Sekarang? Enggak juga. Sebagai orang kelahiran tahun 93, pada masa SD sudah banyak yang pacaran kok. Tapi budaya malu masih tinggi.
Pacaran hanya sebatas saling berkirim surat, itu pun sangat jarang diberikan langsung, biasanya menggunakan perantara. Minim kontak fisik. Tidak tahan menatap mata dalam waktu lama. Malu jika diketahui orang lain. Pacaran untuk melindungi, bukan mencari keuntungan. Ditambah lagi, orang tua selalu mengatakan “Tidak boleh pacaran” sehingga pacaran menjadi sesuatu yang harus disembunyikan dengan baik, tanpa jejak. Pacaran secara tidak langsung menjadi motivasi untuk menjadi yang terbaik, baik dalam pendidikan, prestasi, fisik, dan lainnya.
Hadiah yang berharga adalah hadiah yang memiliki nilai perjuangan tinggi, bukan hanya mahal.

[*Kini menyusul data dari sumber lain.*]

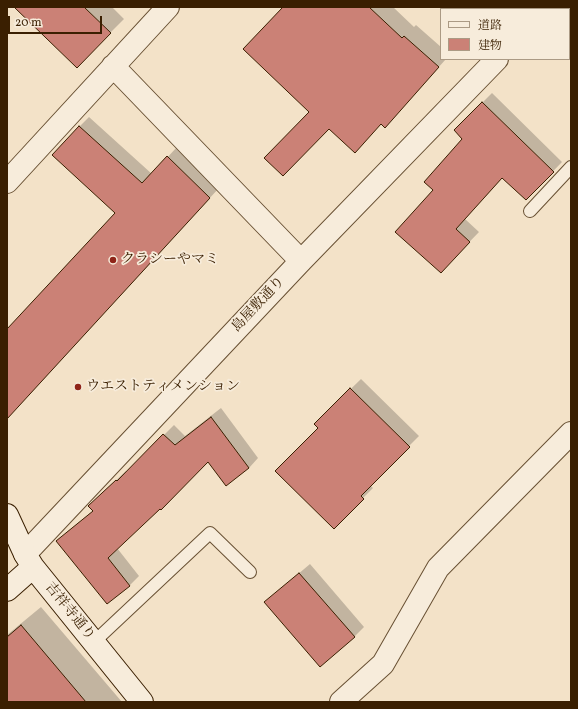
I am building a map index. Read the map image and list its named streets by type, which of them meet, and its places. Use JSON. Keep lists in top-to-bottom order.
{
  "streets": {
    "street": ["島屋敷通り", "吉祥寺通り"]
  },
  "crossings": [
    ["島屋敷通り", "吉祥寺通り"]
  ],
  "places": ["クラシーやマミ", "ウエストティメンション"],
  "legend": ["道路", "建物"],
  "scale_bar": "20 m"
}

Berbeda dengan zaman sekarang, sinetron-sinetron sering menggambarkan pacaran, bahkan banyak adegan yang lebih mengutamakan hubungan pacar/pacaran daripada pentingnya sekolah itu sendiri. Orang tua yang katanya memiliki pikiran terbuka secara tidak langsung melegalkan pacaran, tanpa disertai dengan pendidikan. Status pacaran pun cenderung menjadi konfirmasi untuk saling memiliki, apa pun itu, baik secara fisik, mental, uang, barang, dan sebagainya. Tidak ada lagi batasan yang pasti.